EW: I played all the instruments and I recorded it myself. It’s kind of a weird situation. I’ve been writing music since I was 14. I was in a band back then and I was the main songwriter. I started writing these songs that just wouldn’t work out in the band setting. I think the first song that I really hammered out on the album was “Reason.” It wasn’t going to work out with my band so I produced it myself. Some of these songs were from when I was younger, and then others I wrote last summer and just got them done. It’s just kind of a compilation of all the songs that I wrote about my teenage years.
(Photo by Andrew Piccone)
BTR: What aspects from that time of your life inspire your lyrics?
EW: Teenage angst. It’s kind of a cliche topic but it’s also kind of true. Everyone can relate to it. It’s really nice to have that on my side. Also, mental illness. Depression is in my family, I’ve dealt with depression, a lot of my friends did, too. It was just a really big part of my teenage years. Those are the two big ones.
BTR: Do you draw influence from any musicians?
EW: Car Seat Headrest for sure. Once I got into them, just knowing that Will Toledo made all those albums by himself really pushed me to put my music out there. I’d been sitting on these songs for so long, and just knowing someone who killed it with all of his music definitely influenced me.
BTR: Speaking of influences, let’s talk about the album cover for managing.
EW: [Laughs] The little child. It was just a picture that I picked up at a junk store in Brooklyn somewhere and I really liked it. I thought it went along with the themes of adolescence and everything. I just kind of popped it on there.
BTR: Random things seem to excite you.
EW: For sure. I don’t think everything needs to have significant meaning. I think everything is better when it’s random and beautiful.
BTR: So, you recently played CMJ with a full band backing you. Do you prefer having that full sound behind you rather than playing solo?
EW: I definitely prefer to have the band. That showcase was the first time I played full band, and it’s just way more fun to have my friends up there with me. I am going to keep doing solo shows, though. I’m visiting my parents over winter break and I’m planning a mini solo tour around that. My bandmates can’t make it out to the midwest, so I’ll be playing shows on my own. But like I said, I do prefer playing with the band.

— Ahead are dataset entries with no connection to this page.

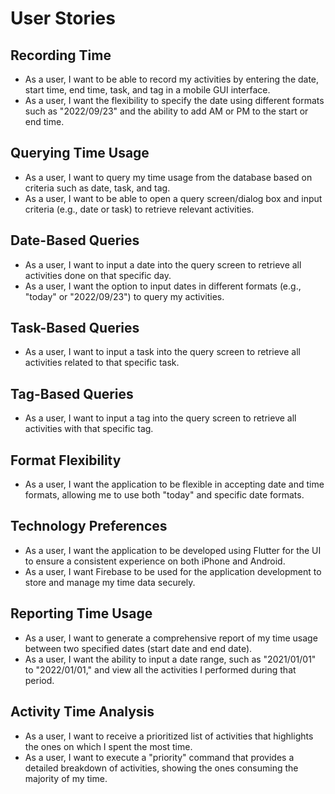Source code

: # User Stories

## Recording Time

- As a user, I want to be able to record my activities by entering the date, start time, end time, task, and tag in a mobile GUI interface.
- As a user, I want the flexibility to specify the date using different formats such as "2022/09/23" and the ability to add AM or PM to the start or end time.

## Querying Time Usage

- As a user, I want to query my time usage from the database based on criteria such as date, task, and tag.
- As a user, I want to be able to open a query screen/dialog box and input criteria (e.g., date or task) to retrieve relevant activities.

## Date-Based Queries

- As a user, I want to input a date into the query screen to retrieve all activities done on that specific day.
- As a user, I want the option to input dates in different formats (e.g., "today" or "2022/09/23") to query my activities.

## Task-Based Queries

- As a user, I want to input a task into the query screen to retrieve all activities related to that specific task.

## Tag-Based Queries

- As a user, I want to input a tag into the query screen to retrieve all activities with that specific tag.

## Format Flexibility

- As a user, I want the application to be flexible in accepting date and time formats, allowing me to use both "today" and specific date formats.

## Technology Preferences

- As a user, I want the application to be developed using Flutter for the UI to ensure a consistent experience on both iPhone and Android.
- As a user, I want Firebase to be used for the application development to store and manage my time data securely.

## Reporting Time Usage

- As a user, I want to generate a comprehensive report of my time usage between two specified dates (start date and end date).
- As a user, I want the ability to input a date range, such as "2021/01/01" to "2022/01/01," and view all the activities I performed during that period.

## Activity Time Analysis

- As a user, I want to receive a prioritized list of activities that highlights the ones on which I spent the most time.
- As a user, I want to execute a "priority" command that provides a detailed breakdown of activities, showing the ones consuming the majority of my time.
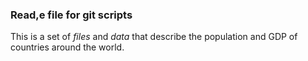 ### Read,e file for git scripts

This is a set of *files* and *data* that describe the population and 
GDP of countries around the world.
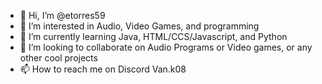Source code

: - 👋 Hi, I’m @etorres59
- 👀 I’m interested in Audio, Video Games, and programming 
- 🌱 I’m currently learning Java, HTML/CCS/Javascript, and Python
- 💞️ I’m looking to collaborate on Audio Programs or Video games, or any other cool projects
- 📫 How to reach me on Discord Van.k08

<!---
etorres59/etorres59 is a ✨ special ✨ repository because its `README.md` (this file) appears on your GitHub profile.
You can click the Preview link to take a look at your changes.
--->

BTR: What can we expect from you in the future besides that tour?
EW: I was going to put out an EP, but the songs have been getting really good feedback from my friends and such. When I’ve been playing them at shows, people are pretty into them, so I think I’m going to save them for a full album. So, I’m working on another album right now. I do have ten songs in the works and I’m going to write a couple more just to make sure. Then the solo tour in the winter and hopefully I’ll be playing a lot of shows around New York. The live shows are my favorite part about music.